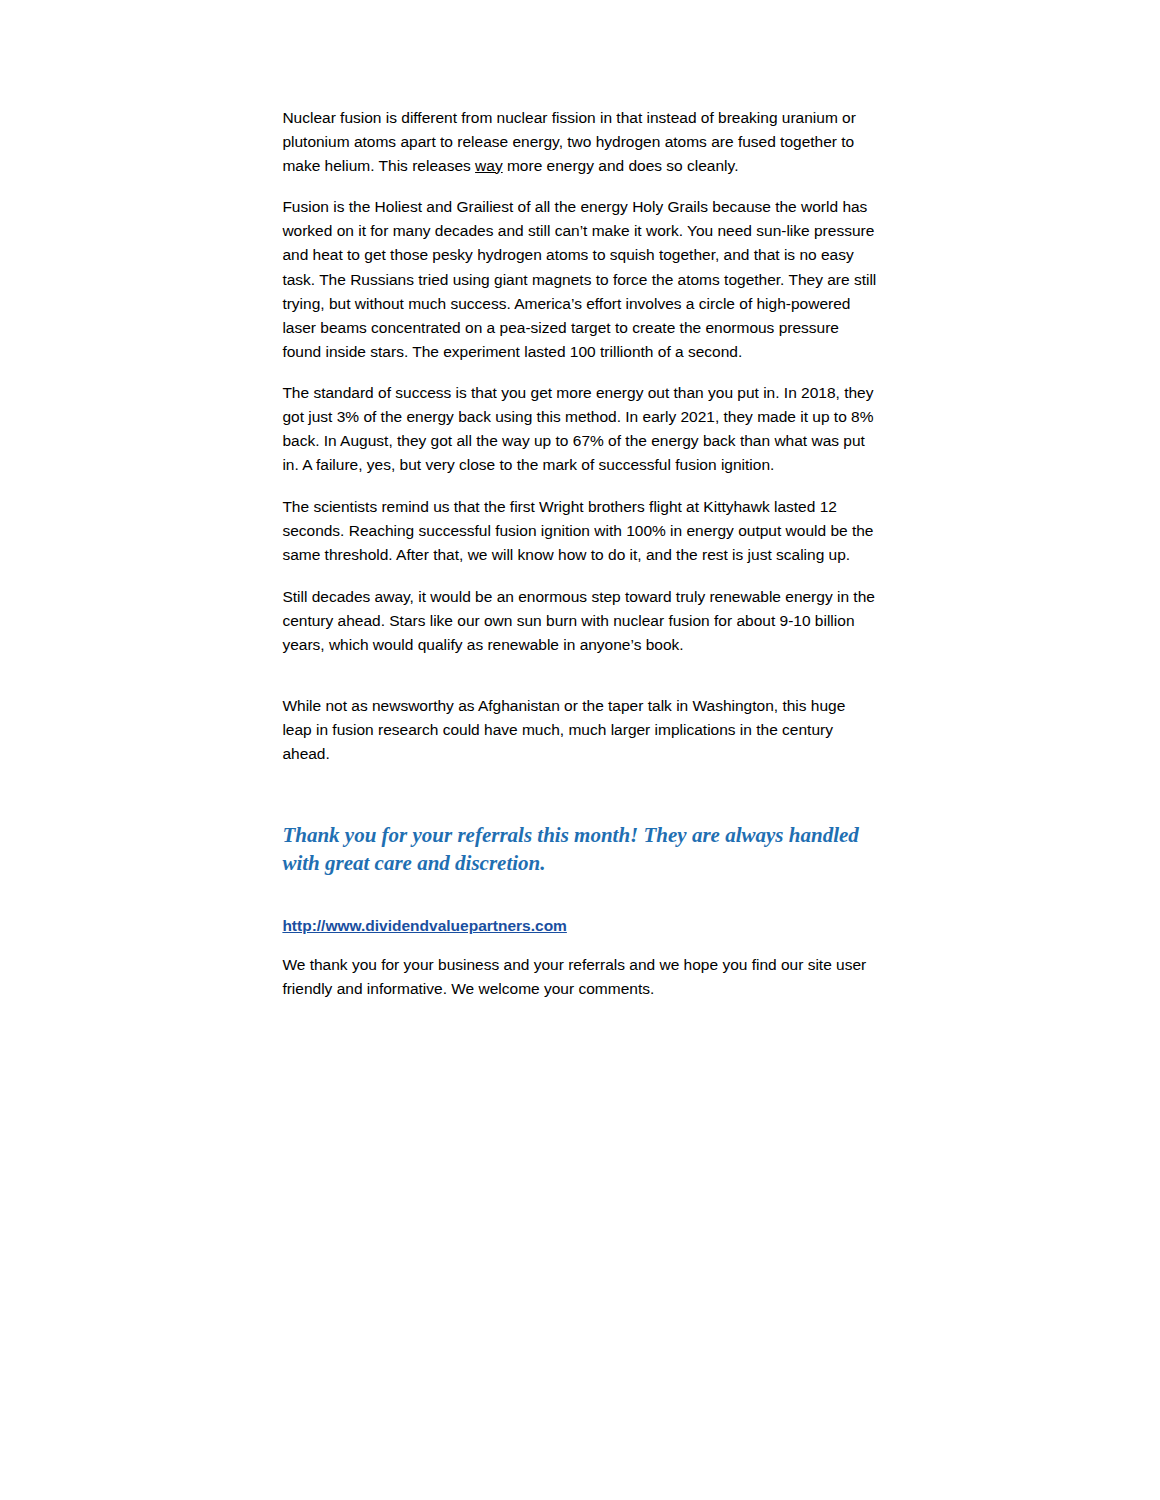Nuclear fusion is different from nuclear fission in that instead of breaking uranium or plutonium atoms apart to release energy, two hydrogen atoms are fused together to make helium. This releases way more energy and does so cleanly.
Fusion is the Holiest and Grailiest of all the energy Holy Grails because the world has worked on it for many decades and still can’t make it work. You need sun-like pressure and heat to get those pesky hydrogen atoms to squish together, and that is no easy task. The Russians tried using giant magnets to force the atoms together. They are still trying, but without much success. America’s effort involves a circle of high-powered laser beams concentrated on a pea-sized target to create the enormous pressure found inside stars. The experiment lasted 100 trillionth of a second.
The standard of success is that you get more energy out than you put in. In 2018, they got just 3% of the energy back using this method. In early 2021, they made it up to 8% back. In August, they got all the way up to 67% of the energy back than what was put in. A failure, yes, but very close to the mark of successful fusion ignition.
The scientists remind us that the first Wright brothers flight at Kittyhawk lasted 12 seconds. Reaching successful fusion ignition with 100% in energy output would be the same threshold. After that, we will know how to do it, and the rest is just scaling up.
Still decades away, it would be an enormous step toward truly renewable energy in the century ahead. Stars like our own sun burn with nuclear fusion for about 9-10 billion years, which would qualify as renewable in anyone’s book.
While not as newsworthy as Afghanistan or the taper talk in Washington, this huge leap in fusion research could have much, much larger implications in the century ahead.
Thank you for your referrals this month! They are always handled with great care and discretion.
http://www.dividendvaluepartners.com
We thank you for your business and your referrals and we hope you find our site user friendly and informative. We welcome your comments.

- - - -

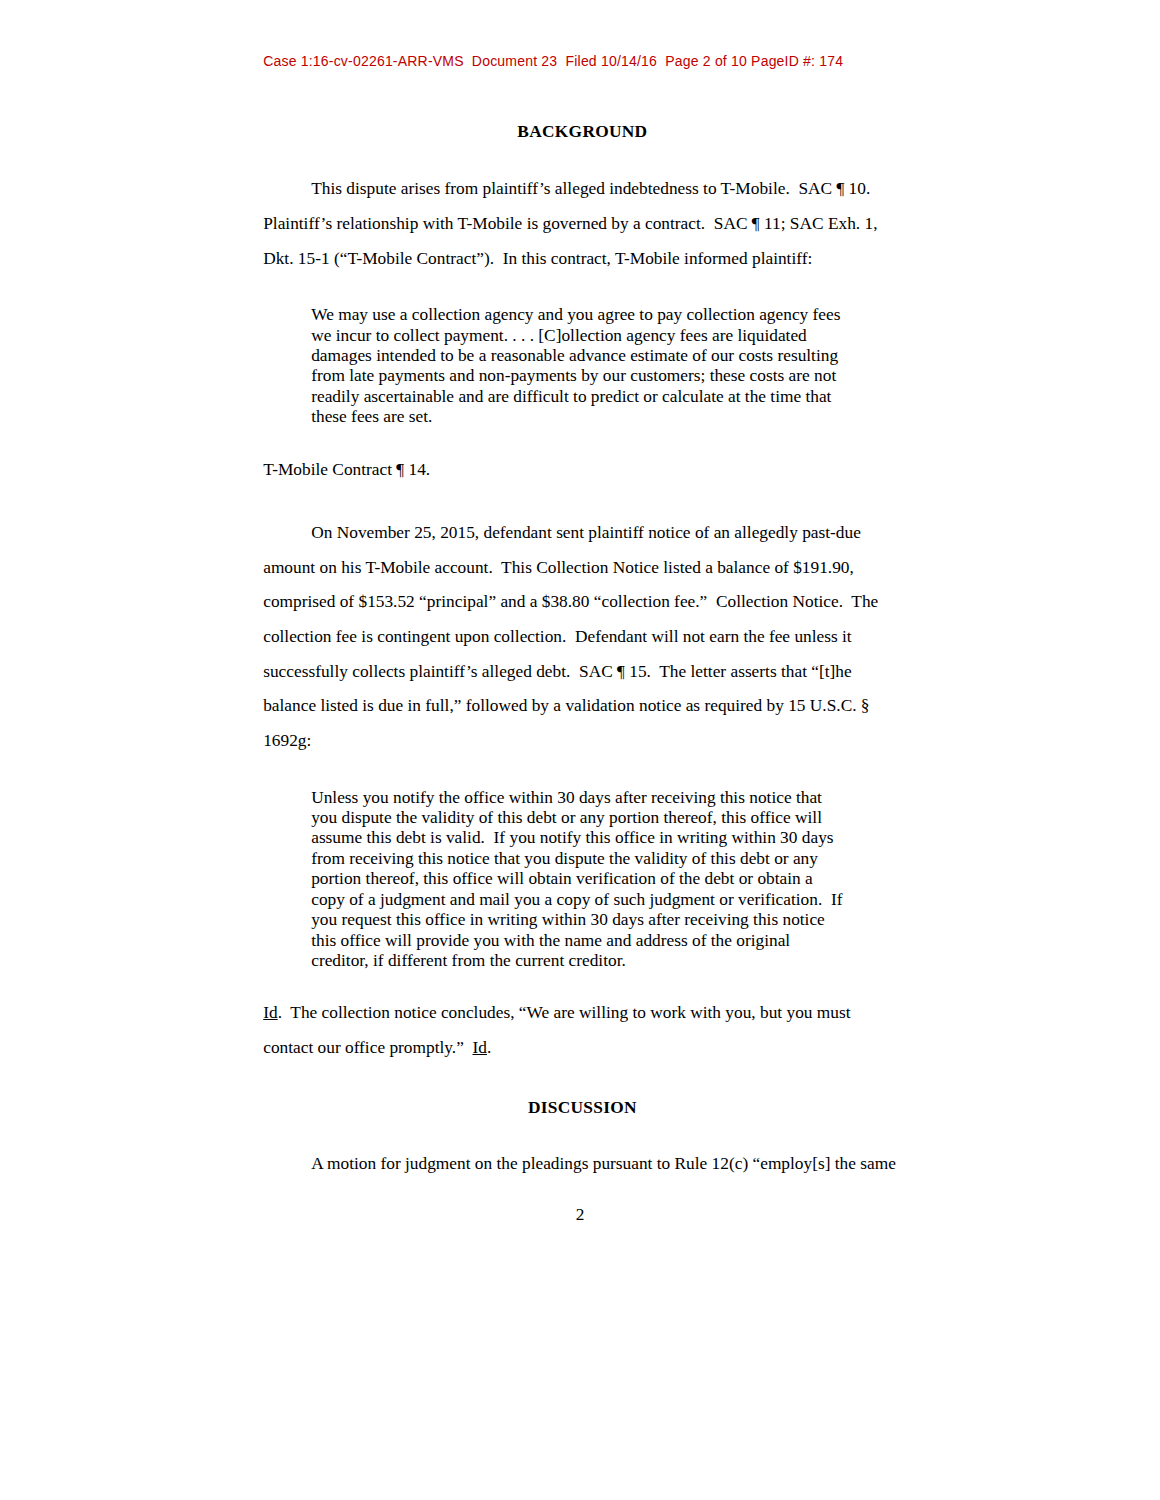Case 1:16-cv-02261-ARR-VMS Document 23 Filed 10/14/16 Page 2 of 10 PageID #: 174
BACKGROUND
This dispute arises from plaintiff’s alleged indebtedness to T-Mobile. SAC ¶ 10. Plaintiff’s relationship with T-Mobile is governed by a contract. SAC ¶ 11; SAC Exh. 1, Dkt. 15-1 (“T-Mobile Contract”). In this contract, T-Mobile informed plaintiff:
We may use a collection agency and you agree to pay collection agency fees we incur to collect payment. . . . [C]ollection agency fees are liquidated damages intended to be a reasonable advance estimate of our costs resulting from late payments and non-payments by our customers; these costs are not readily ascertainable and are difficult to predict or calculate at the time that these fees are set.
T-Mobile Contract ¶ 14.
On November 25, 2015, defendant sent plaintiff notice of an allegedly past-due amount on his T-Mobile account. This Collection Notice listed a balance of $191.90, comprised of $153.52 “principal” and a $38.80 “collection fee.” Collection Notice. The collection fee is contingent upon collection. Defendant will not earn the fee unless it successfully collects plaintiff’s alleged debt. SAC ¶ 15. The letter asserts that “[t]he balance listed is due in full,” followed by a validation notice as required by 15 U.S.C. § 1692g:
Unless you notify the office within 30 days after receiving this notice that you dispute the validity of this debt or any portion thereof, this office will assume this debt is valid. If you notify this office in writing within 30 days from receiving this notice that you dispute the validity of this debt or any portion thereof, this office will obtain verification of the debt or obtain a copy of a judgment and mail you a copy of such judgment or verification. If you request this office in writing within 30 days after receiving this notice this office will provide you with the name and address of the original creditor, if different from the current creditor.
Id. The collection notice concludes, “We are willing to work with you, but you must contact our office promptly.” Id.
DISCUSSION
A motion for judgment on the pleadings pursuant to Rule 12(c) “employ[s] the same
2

- - - -

*Task prompt*: Scan the data above and copy each line containing the word "your".

*Final answer*:
Thank you for your referrals this month! They are always handled with great care and discretion.
We thank you for your business and your referrals and we hope you find our site user friendly and informative. We welcome your comments.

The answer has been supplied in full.